A decentralized church is not always a good thing. What if your local church is ruled by iron-handed episcopal edicts, focused on creating a purer church? What if your bishop spends more time delivering judgmental diatribes than compassionate messages of gospel love and hope? Would you want your bishop to have even more decision-making power in your diocese?

Read more here, at the Prairie Messenger.

7 thoughts on “pondering a more centralized church

  1. Thanks Isabella for a thoughtful and perhaps courageous article. It seems to me that bishops are called to have “listening hearts” to ALL the laity, function in a “dialogic fashion” and adopt the spirit of our good shepherd, Francis. Me thinks it is only the power of love that overcomes the love of power. Keep writing!

  2. READ CH 37 LUMEN GENTIUM. IT IS A VATICAN II ARTICLE ON THE ROLE OF THE BISHOP IN REGARDS TO THE TALENTS OF THE LAITY. I DON’T KNOW IF ANY BISHOP EVER READ IT.

    • “The pastors, indeed, should recognize and promote the dignity and responsibility of the laity in the Church.
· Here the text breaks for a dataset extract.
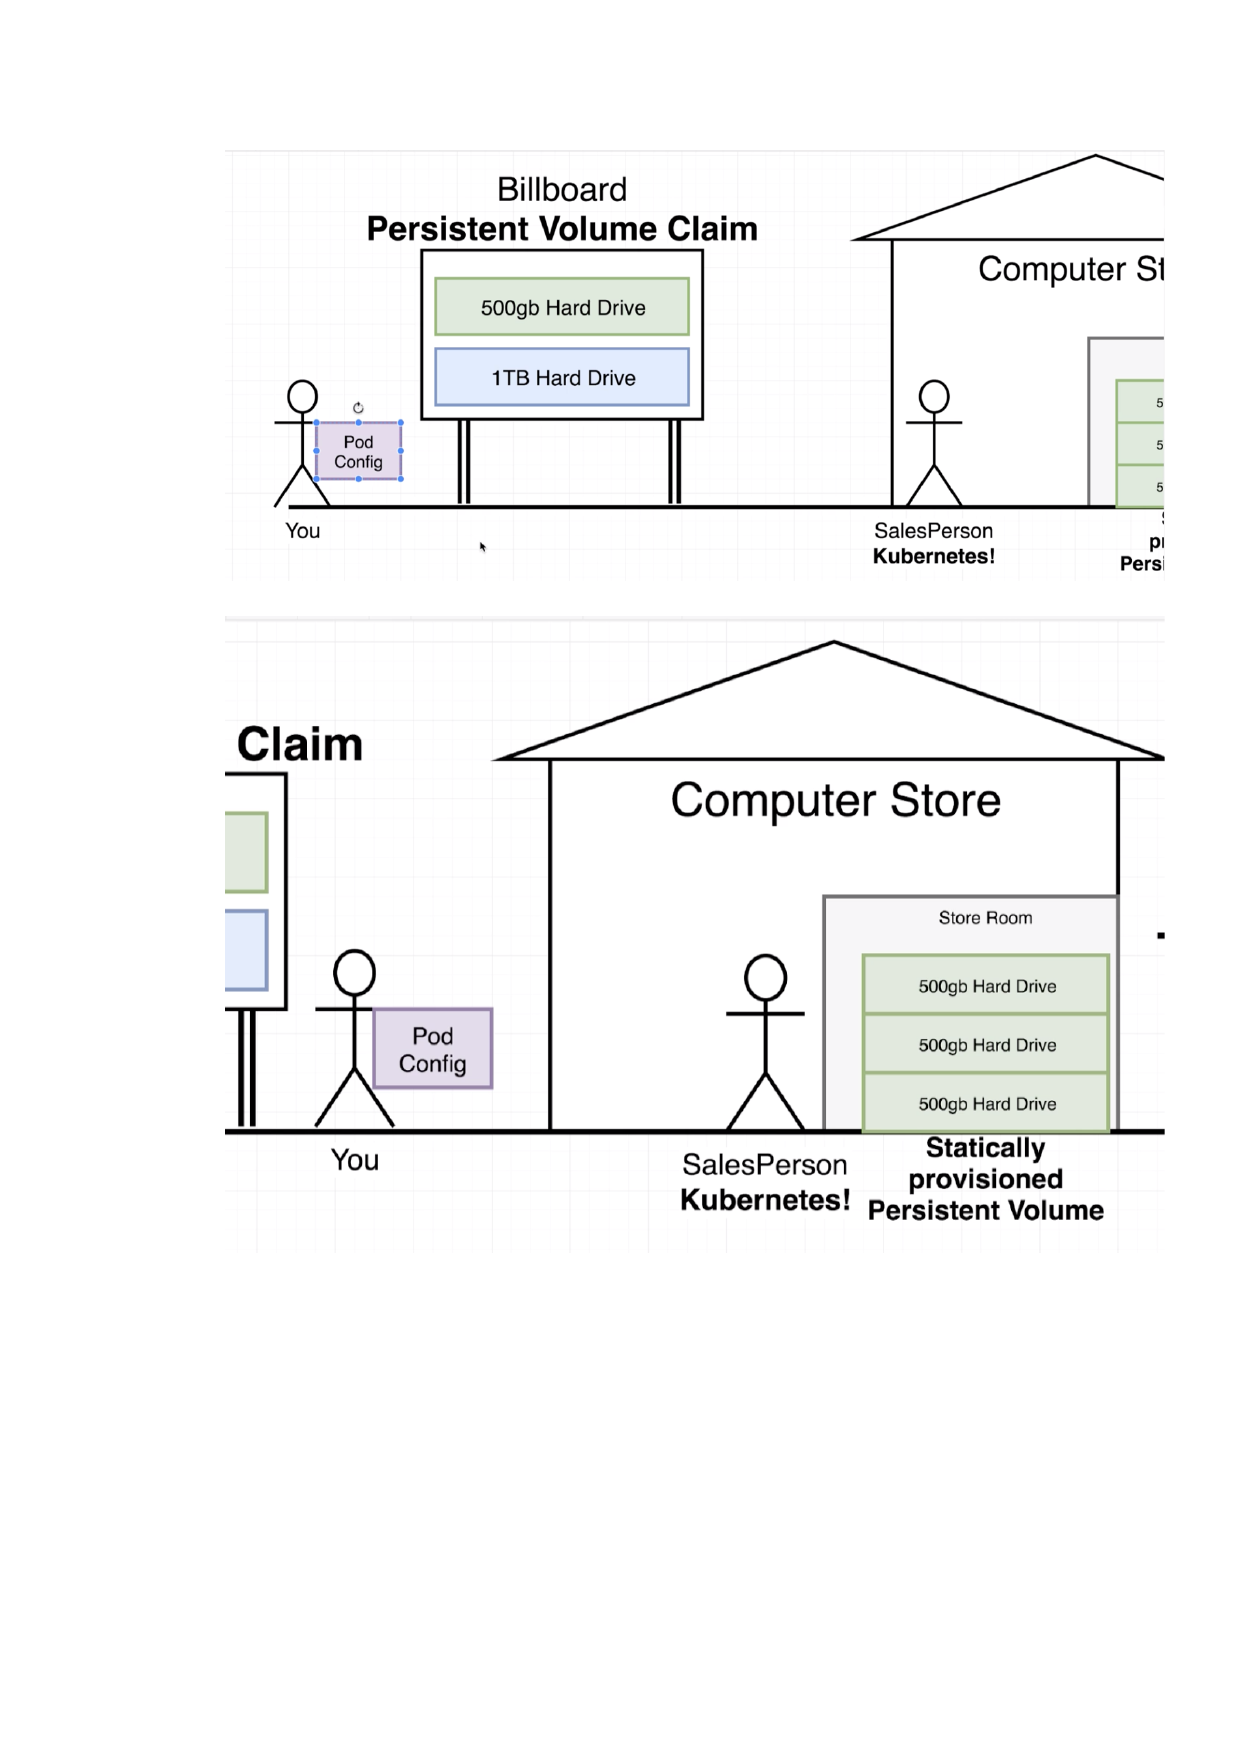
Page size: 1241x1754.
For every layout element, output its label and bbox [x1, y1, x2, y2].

picture [225, 616, 1165, 1253]
picture [225, 150, 1165, 581]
They should willingly use their prudent advice and confidently assign duties to them in the service of the Church, leaving them freedom and scope for acting. Indeed, they should give them the courage to undertake works on their own initiative. They should with paternal love consider attentively in Christ initial moves, suggestions and desires proposed by the laity.[8] Moreover the pastors must respect and recognize the liberty which belongs to all in the terrestrial city.” (LG 37)

      A truly adult, synodal church.

  3. I see your point but I also acknowledge the priority of the decentralized church. A person I respected highly spoke positively about “turbulence” as a characteristic of dialogue that brings out views, facts, exposes passion, emotion and elicits progress. This is a virtual necessity for development. It’s sorta’ like competition. It is also inevitable that some competitors will place success above morality, but without it the “evil that lurks” will not be exposed nor will the counter-position be evoked. With it the affected see the options more clearly.
    Exposure may not be the total equivalent to accountability but it is a more easily accessible goal when the responsibility is squarely laid and obvious.
    As with the Synod on the Family and the larger reaction to Pope Francis. Seeing the vehement differences between the hierarchy, it allows, even impels us to think more for ourselves.
    However, there is always the downside.
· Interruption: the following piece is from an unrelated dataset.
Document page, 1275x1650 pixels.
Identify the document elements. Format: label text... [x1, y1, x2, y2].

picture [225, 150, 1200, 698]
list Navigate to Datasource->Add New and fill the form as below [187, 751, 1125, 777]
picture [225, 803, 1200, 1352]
  4. Hi Dennis. I wrote this article with the recent synod in mind. Some statements by some bishops were mind boggling. Yes, it has given Francis a clear sense of who stands where in the ideological debates. And, yes, it “impels us to think more for ourselves”. My hubby always said that power must be given. I have little desire to give carte blanche power or obedience to a mitre and crozier.

    Respect must be earned, and there are priests and bishops who have my respect. The coverage on the synod (and the current USCCB meeting) lessens my respect for the hierarchy as a whole.

  5. I suspect that is an element of Francis approach: let them stand and be counted. Not that he wants respect to be diminished but rather, as you suggest, that it be earned. It is also, to my mind, a message about the kind of respect: as pastors. Your metaphor re the mitre and crozier is really apt.